Filmlexikon

Dramaturgie

Kennst du auch Leute, die einfach keine Witze erzählen können? Die vergessen den Schluss oder verwechseln etwas im Mittelteil, oder sie erzählen den Witz so langweilig, dass man nicht darüber lachen kann. Bei jemand anderem lachst du dich aber über den gleichen Witz kaputt! Das Gleiche gibt es auch bei Filmen: Es kommt nicht nur darauf an, dass man eine gute Geschichte hat, man muss die Geschichte auch gut erzählen. Genau darum geht es bei der Dramaturgie. Denn in der Dramaturgie wird bestimmt, wie eine Geschichte erzählt wird.Dramaturgie kann man also beschreiben als die Kunst, eine Geschichte gut zu erzählen.

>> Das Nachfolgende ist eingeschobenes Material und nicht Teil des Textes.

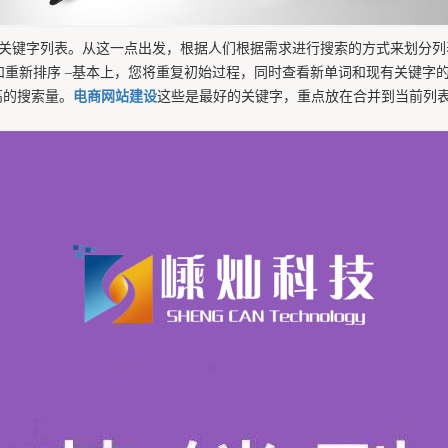
的关键字列表。从这一点出发，根据人们根据需求进行搜索的方式来划分
重新排序 –基本上，您将重复初始过程，同时查看新单词和现有关键字
高的搜索量。
电商网站建设
这些是最好的关键字，重点放在合并到当前列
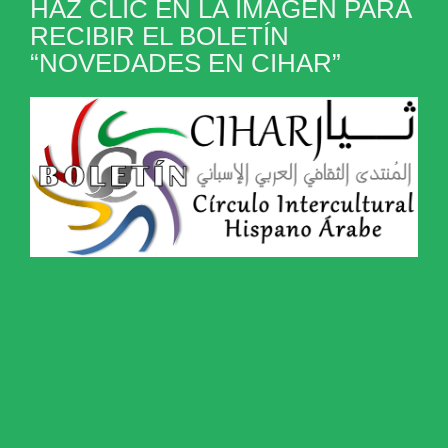
HAZ CLIC EN LA IMAGEN PARA
RECIBIR EL BOLETÍN
“NOVEDADES EN CIHAR”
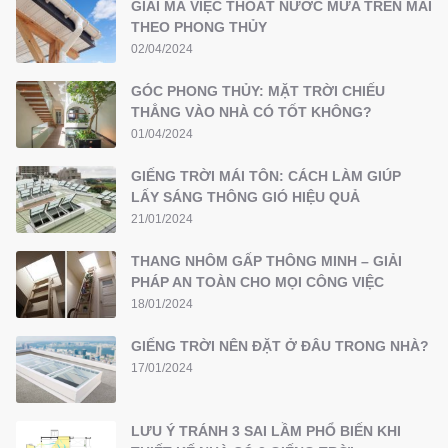
GIẢI MÃ VIỆC THOÁT NƯỚC MƯA TRÊN MÁI
THEO PHONG THỦY
02/04/2024
GÓC PHONG THỦY: MẶT TRỜI CHIẾU
THẲNG VÀO NHÀ CÓ TỐT KHÔNG?
01/04/2024
GIẾNG TRỜI MÁI TÔN: CÁCH LÀM GIÚP
LẤY SÁNG THÔNG GIÓ HIỆU QUẢ
21/01/2024
THANG NHÔM GẤP THÔNG MINH – GIẢI
PHÁP AN TOÀN CHO MỌI CÔNG VIỆC
18/01/2024
GIẾNG TRỜI NÊN ĐẶT Ở ĐÂU TRONG NHÀ?
17/01/2024
LƯU Ý TRÁNH 3 SAI LẦM PHỔ BIẾN KHI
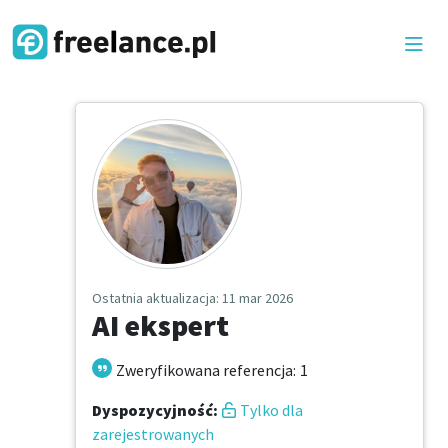
Ostatnia aktualizacja
: 11 mar 2026
AI ekspert
Zweryfikowana referencja
:
1
Dyspozycyjność
:
Tylko dla
zarejestrowanych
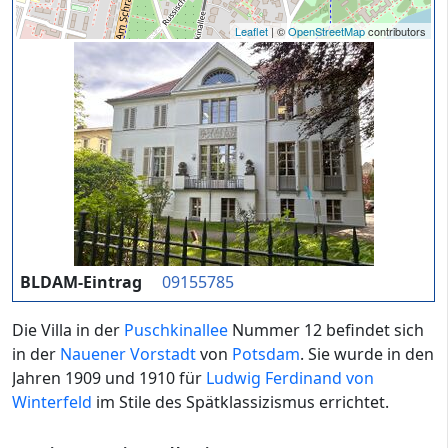
Leaflet
| ©
OpenStreetMap
contributors
BLDAM-Eintrag
09155785
Die Villa in der
Puschkinallee
Nummer 12 befindet sich
in der
Nauener Vorstadt
von
Potsdam
. Sie wurde in den
Jahren 1909 und 1910 für
Ludwig Ferdinand von
Winterfeld
im Stile des Spätklassizismus errichtet.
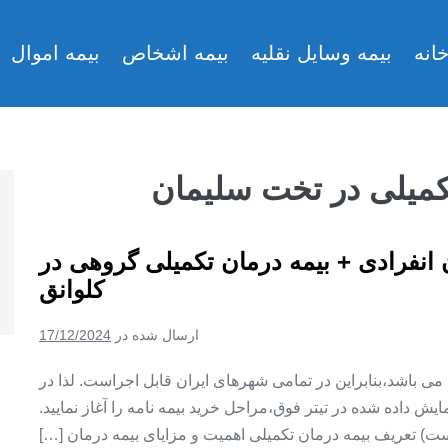
انه
بیمه وسایل نقلیه
بیمه اشخاص
بیمه اموال
تکمیلی در تخت سلیمان
ن انفرادی + بیمه درمان تکمیلی گروهی در
کلوانق
ارسال شده در
17/12/2024
ین می باشد،بنابراین در تمامی شهرهای ایران قابل اجراست. لذا در
ش داده شده در تیتر فوق،مراحل خرید بیمه نامه را آغاز نمایید.
ت) تعریف بیمه درمان تکمیلی اهمیت و مزایای بیمه درمان […]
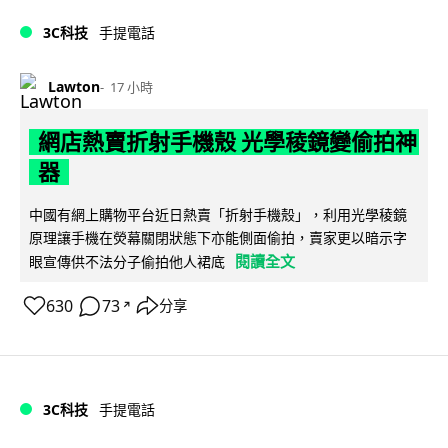
3C科技
手提電話
Lawton
17 小時
網店熱賣折射手機殼 光學稜鏡變偷拍神
器
中國有網上購物平台近日熱賣「折射手機殼」，利用光學稜鏡
原理讓手機在熒幕關閉狀態下亦能側面偷拍，賣家更以暗示字
閱讀全文
眼宣傳供不法分子偷拍他人裙底
630
73
分享
↗
3C科技
手提電話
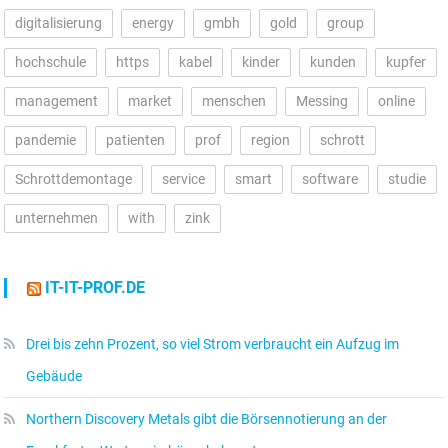
digitalisierung
energy
gmbh
gold
group
hochschule
https
kabel
kinder
kunden
kupfer
management
market
menschen
Messing
online
pandemie
patienten
prof
region
schrott
Schrottdemontage
service
smart
software
studie
unternehmen
with
zink
IT-IT-PROF.DE
Drei bis zehn Prozent, so viel Strom verbraucht ein Aufzug im
Gebäude
Northern Discovery Metals gibt die Börsennotierung an der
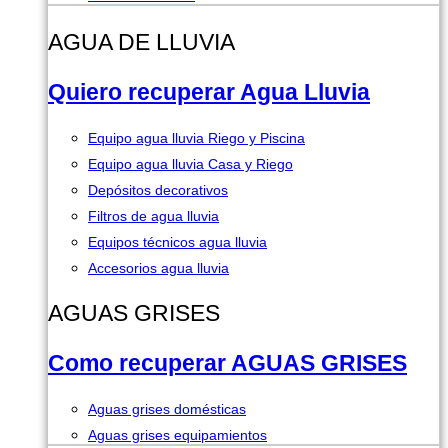
AGUA DE LLUVIA
Quiero recuperar Agua Lluvia
Equipo agua lluvia Riego y Piscina
Equipo agua lluvia Casa y Riego
Depósitos decorativos
Filtros de agua lluvia
Equipos técnicos agua lluvia
Accesorios agua lluvia
AGUAS GRISES
Como recuperar AGUAS GRISES
Aguas grises domésticas
Aguas grises equipamientos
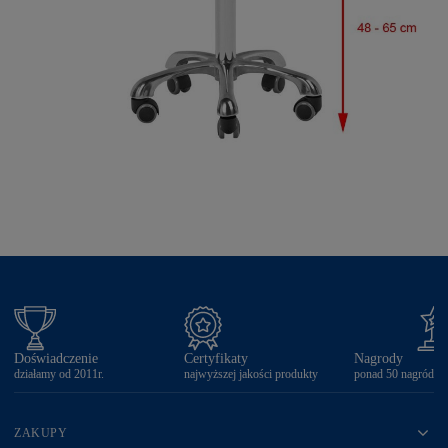
Doświadczenie
Certyfikaty
Nagrody
działamy od 2011r.
najwyższej jakości produkty
ponad 50 nagród
ZAKUPY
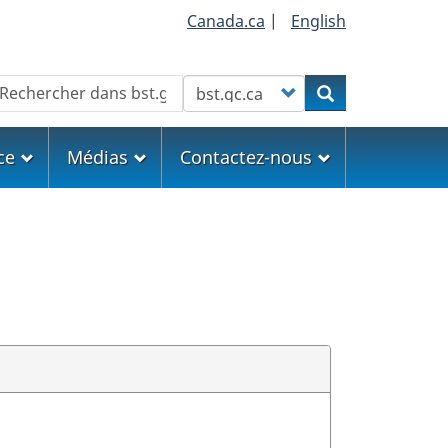
Canada.ca
|
English
echercher
Customize your search
Rechercher
ce
Médias
Contactez-nous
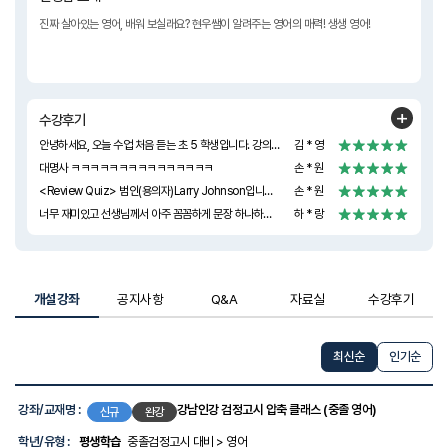
진짜 살아있는 영어, 배워 보실래요? 현우쌤이 알려주는 영어의 매력! 생생 영어!
수강후기
안녕하세요, 오늘 수업 처음 듣는 초 5 학생입니다. 강의를 귀에 쏙쏙 들어오게 설명을 너무 잘해주셔서 듣기가 정말 편했어요~ 저도 언제나 선생님 강의 들으면서 열심히 공부하겠습니다! 그리고 'UNIT 01 인문 1 - Reading 01 Review Quiz' 정답은 '주제= 소재+내용' 입니다! 그럼 안녕히 계세요!~
김 * 영
대명사 ㅋㅋㅋㅋㅋㅋㅋㅋㅋㅋㅋㅋㅋㅋㅋ
손 * 원
<Review Quiz> 범인(용의자)Larry Johnson입니다! 근데 그 비싼 빵집케이크를 굳이 돈주고 사서 모나리자 그림에 왜 던지는지 이해가 안되네요 ㅎㅎ
손 * 원
너무 재미있고 선생님께서 아주 꼼꼼하게 문장 하나하나 설명을 잘해주셔서 이해가 잘 됩니다!!!
하 * 랑
개설강좌
공지사항
Q&A
자료실
수강후기
최신순
인기순
강
좌
강좌/교재명 :
강남인강 검정고시 압축 클래스 (중졸 영어)
신규
완강
목
록
학년/유형 :
평생학습
중졸검정고시 대비 > 영어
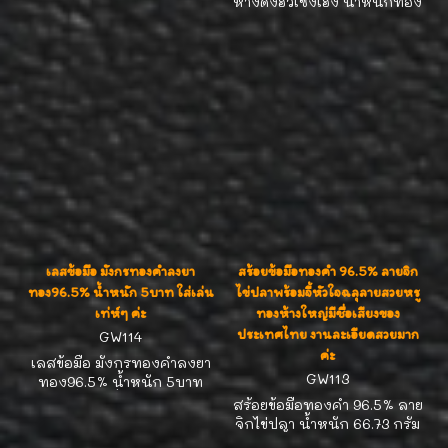
ห้างดังฮั่วเซ่งเฮง น้ำหนักทอง
47.8 กรัม และ 46.2 กรัม (สาม
บาทกว่าทั้งสองเส้นค่ะ) ลาย
จิกไข่ปลางานสวยละเอียด
ความยาว 16.5 ซม. ทั้งสองเส้น
ค่ากำเหน็จไม่แพงราคาขายส่ง
ที่ ห้างทองเอ็งน่ำเฮง
สำนักงานใหญ่ ค้าส่งค่ะ
เลสข้อมือ มังกรทองคำลงยา
สร้อยข้อมือทองคำ 96.5% ลายจิก
ทอง96.5% น้ำหนัก 5บาท ใส่เล่น
ไข่ปลาพร้อมจี้หัวใจฉลุลายสวยหรู
เท่ห์ๆ ค่ะ
ทองห้างใหญ่มีชื่อเสียงของ
ประเทศไทย งานละเอียดสวยมาก
GW114
ค่ะ
เลสข้อมือ มังกรทองคำลงยา
GW113
ทอง96.5% น้ำหนัก 5บาท
ราคาโปรโมชั่น วัดใจใครไว
สร้อยข้อมือทองคำ 96.5% ลาย
ก่อนได้ใส่เล่นเท่ห์ๆ ก่อนใครๆ
จิกไข่ปลา น้ำหนัก 66.73 กรัม
ค่ะ
พร้อมจี้หัวใจทองคำ 96.5%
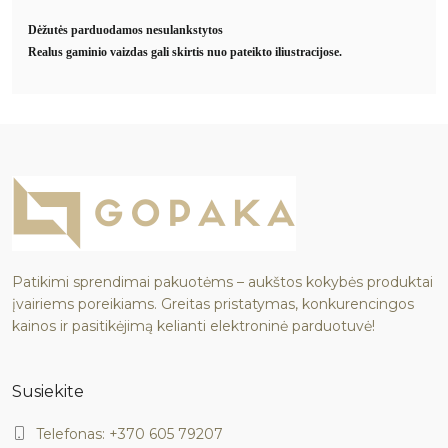
Dėžutės parduodamos nesulankstytos
Realus gaminio vaizdas gali skirtis nuo pateikto iliustracijose.
Patikimi sprendimai pakuotėms – aukštos kokybės produktai
įvairiems poreikiams. Greitas pristatymas, konkurencingos
kainos ir pasitikėjimą kelianti elektroninė parduotuvė!
Susiekite
Telefonas: +370 605 79207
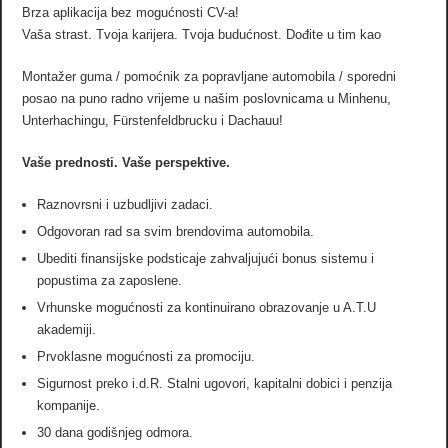
Brza aplikacija bez mogućnosti CV-a!
Vaša strast. Tvoja karijera. Tvoja budućnost. Dođite u tim kao
Montažer guma / pomoćnik za popravljane automobila / sporedni
posao na puno radno vrijeme u našim poslovnicama u Minhenu,
Unterhachingu, Fürstenfeldbrucku i Dachauu!
Vaše prednosti. Vaše perspektive.
Raznovrsni i uzbudljivi zadaci.
Odgovoran rad sa svim brendovima automobila.
Ubediti finansijske podsticaje zahvaljujući bonus sistemu i
popustima za zaposlene.
Vrhunske mogućnosti za kontinuirano obrazovanje u A.T.U
akademiji.
Prvoklasne mogućnosti za promociju.
Sigurnost preko i.d.R. Stalni ugovori, kapitalni dobici i penzija
kompanije.
30 dana godišnjeg odmora.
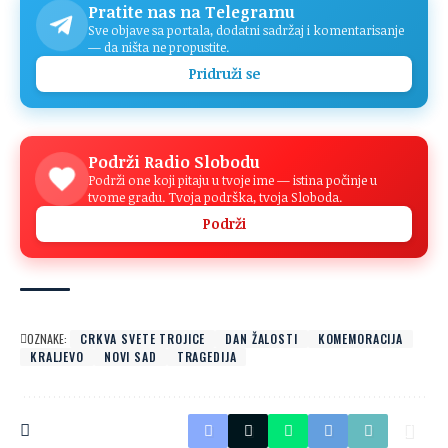
Pratite nas na Telegramu
Sve objave sa portala, dodatni sadržaj i komentarisanje
— da ništa ne propustite.
Pridruži se
Podrži Radio Slobodu
Podrži one koji pitaju u tvoje ime — istina počinje u
tvome gradu. Tvoja podrška, tvoja Sloboda.
Podrži
OZNAKE:
CRKVA SVETE TROJICE
DAN ŽALOSTI
KOMEMORACIJA
KRALJEVO
NOVI SAD
TRAGEDIJA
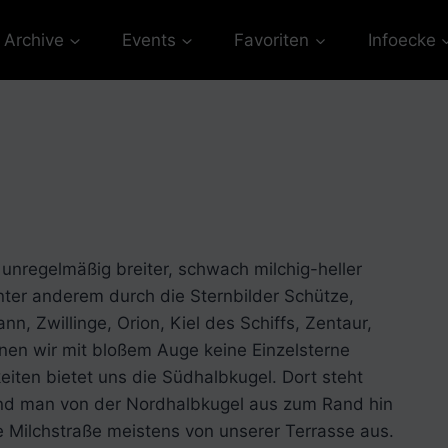
Archive
Events
Favoriten
Infoecke
 unregelmäßig breiter, schwach milchig-heller
nter anderem durch die Sternbilder Schütze,
n, Zwillinge, Orion, Kiel des Schiffs, Zentaur,
nen wir mit bloßem Auge keine Einzelsterne
ten bietet uns die Südhalbkugel. Dort steht
nd man von der Nordhalbkugel aus zum Rand hin
ie Milchstraße meistens von unserer Terrasse aus.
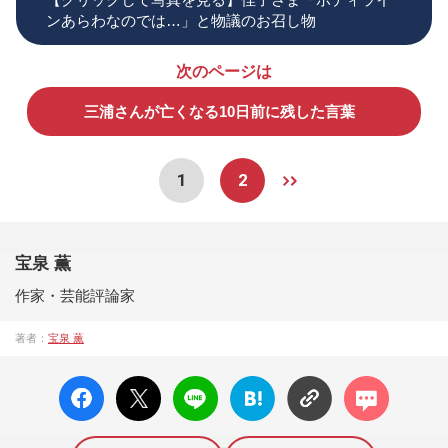
ンあらわなのでは…」と物議のお召し物
次のページは
三浦さんが亡くなる10日前に残した言葉
1
2
宝泉 薫
作家・芸能評論家
著者：
宝泉 薫
facebo
X ポス
LINE
はてな
コメン
ok い
ト
ブック
ト
いね
マーク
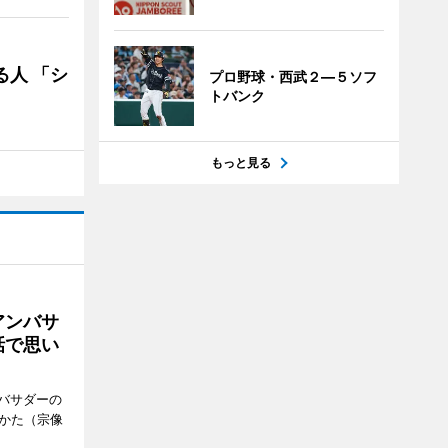
る人 「シ
プロ野球・西武２―５ソフ
トバンク
もっと見る
アンバサ
話で思い
バサダーの
なかた（宗像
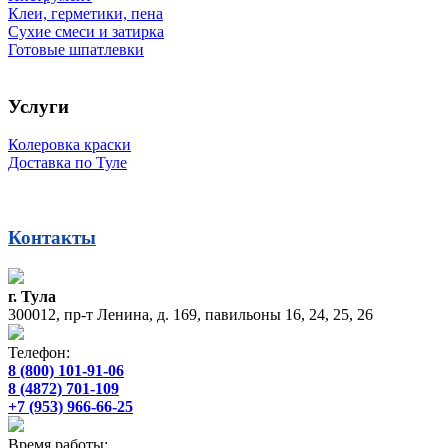
Клеи, герметики, пена
Сухие смеси и затирка
Готовые шпатлевки
Услуги
Колеровка краски
Доставка по Туле
Контакты
г. Тула
300012, пр-т Ленина, д. 169, павильоны 16, 24, 25, 26
Телефон:
8 (800) 101-91-06
8 (4872) 701-109
+7 (953) 966-66-25
Время работы:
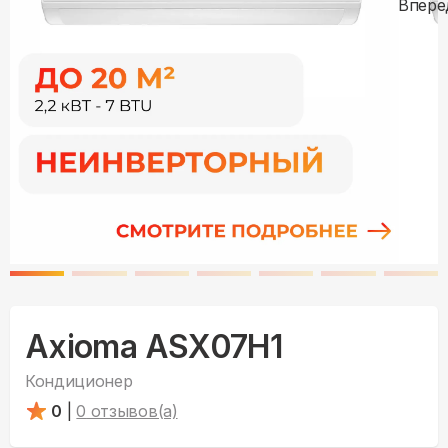
Axioma ASX07H1
Кондиционер
0
|
0
отзывов(а)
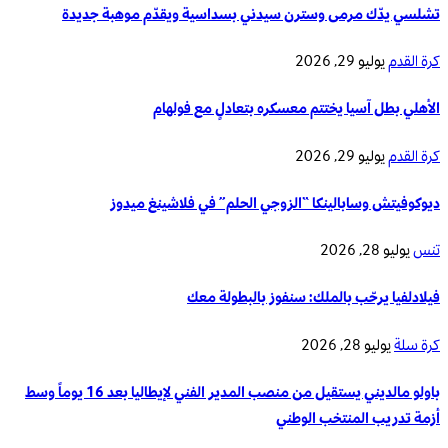
تشلسي يدّك مرمى وسترن سيدني بسداسية ويقدّم موهبة جديدة
كرة القدم
يوليو 29, 2026
الأهلي بطل آسيا يختتم معسكره بتعادلٍ مع فولهام
كرة القدم
يوليو 29, 2026
ديوكوفيتش وسابالينكا “الزوجي الحلم” في فلاشينغ ميدوز
تنس
يوليو 28, 2026
فيلادلفيا يرحّب بالملك: سنفوز بالبطولة معك
كرة سلة
يوليو 28, 2026
باولو مالديني يستقيل من منصب المدير الفني لإيطاليا بعد 16 يوماً وسط
أزمة تدريب المنتخب الوطني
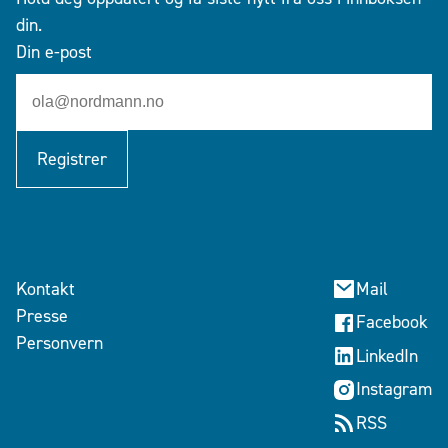
din.
Din e-post
Registrer
Kontakt
Mail
Presse
Facebook
Personvern
LinkedIn
Instagram
RSS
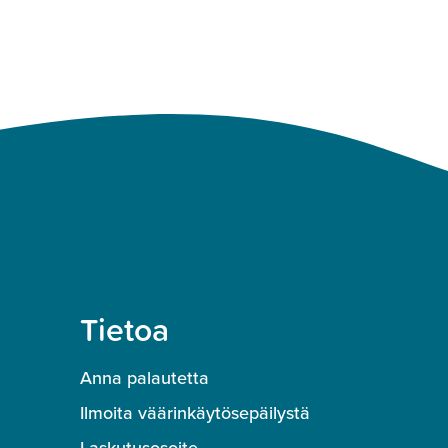
Tietoa
Anna palautetta
Ilmoita väärinkäytösepäilystä
Laskutusosoite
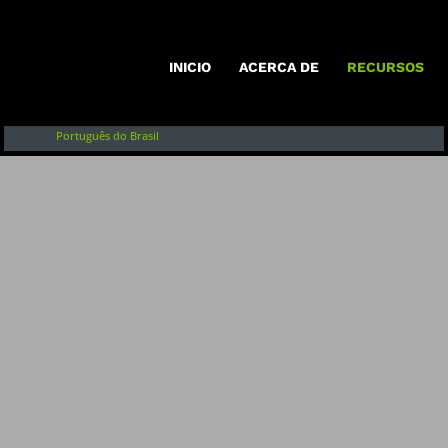
Inglés
Français
INICIO
ACERCA DE
RECURSOS
English of Argentina
Redescubrir
Português do Brasil
Escrituras 
Nuevas pers
textos cont
Categorías
:
Para Las Igl
Etiquetas:
:
Reserve
Idiomas
:
Inglés
País
:
-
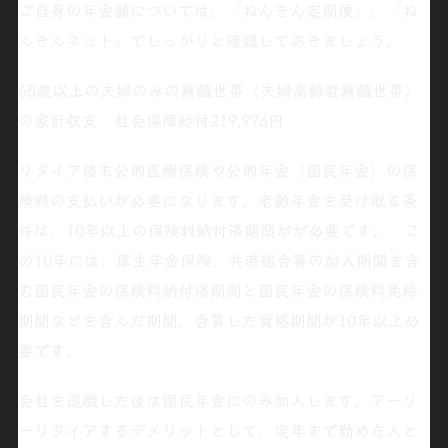
ご自身の年金額については、「
ねんきん定期便
」、「
ね
んきんネット
」でしっかりと確認しておきましょう。
65歳以上の夫婦のみの無職世帯（夫婦高齢者無職世帯）
の家計収支 社会保障給付219,976円
リタイア
後も公的医療保険や公的年金（国民年金）の
保
険料の支払い
が必要になります。老齢年金を受け取る条
件は、10年以上の保険料納付済期間がが必要です。 こ
の10年には、厚生年金保険、共済組合等の加入期間を含
む国民年金の保険料納付済期間と国民年金の保険料免除
期間などを含んだ期間、合算した資格期間が10年以上必
要です。
会社を退職した後は国民年金にのみ加入します。
アーリ
ーリタイア
するデメリットとして、定年まで勤めた人と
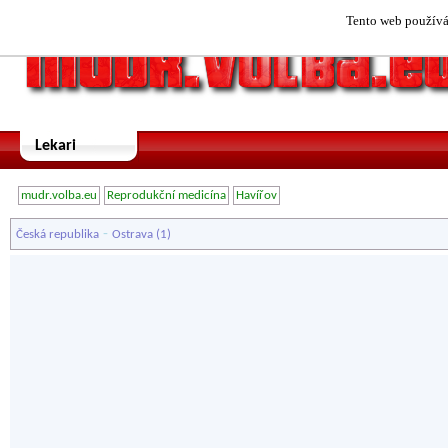
Tento web používá 
Lekari
mudr.volba.eu
Reprodukční medicína
Havířov
-
Česká republika
Ostrava
(1)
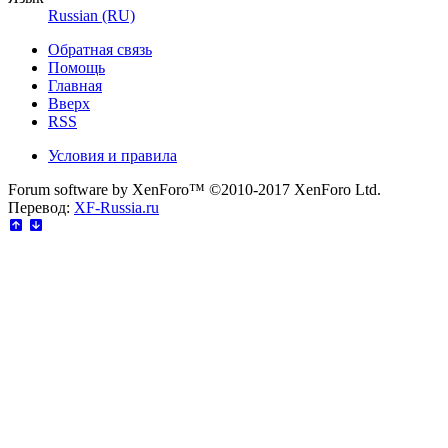
Russian (RU)
Обратная связь
Помощь
Главная
Вверх
RSS
Условия и правила
Forum software by XenForo™
©2010-2017 XenForo Ltd.
Перевод:
XF-Russia.ru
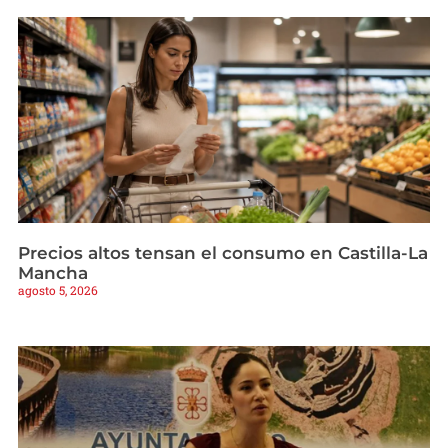
Precios altos tensan el consumo en Castilla-La
Mancha
agosto 5, 2026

Es ist zum Beispiel wichtig, dass es einen Konflikt gibt, also ein Problem, das gelöst werden muss. Stell dir vor, dass jemand einen Schüler filmt, der jeden Tag ganz normal in den Unterricht geht. Wahrscheinlich würde dich dieser Film nicht besonders interessieren, das kennst du ja selbst. Was aber, wenn der Schüler einen furchtbar ungerechten Lehrer hat, der ihn immer an die Tafel holt? Oder wenn der Schüler neu in der Klasse ist und versuchen muss, Freunde zu finden? Dann gibt es im Film ein Problem und es interessiert uns, wie der Schüler dieses Problem lösen wird.

Viele Leute haben Regeln dazu aufgestellt, wie man eine Geschichte erzählen soll, aber manchmal wird eine Geschichte auch besser, wenn man diese Regeln gerade nicht befolgt! Was es bedeutet, eine Geschichte gut zu erzählen, kann also von Film zu Film ganz unterschiedlich sein.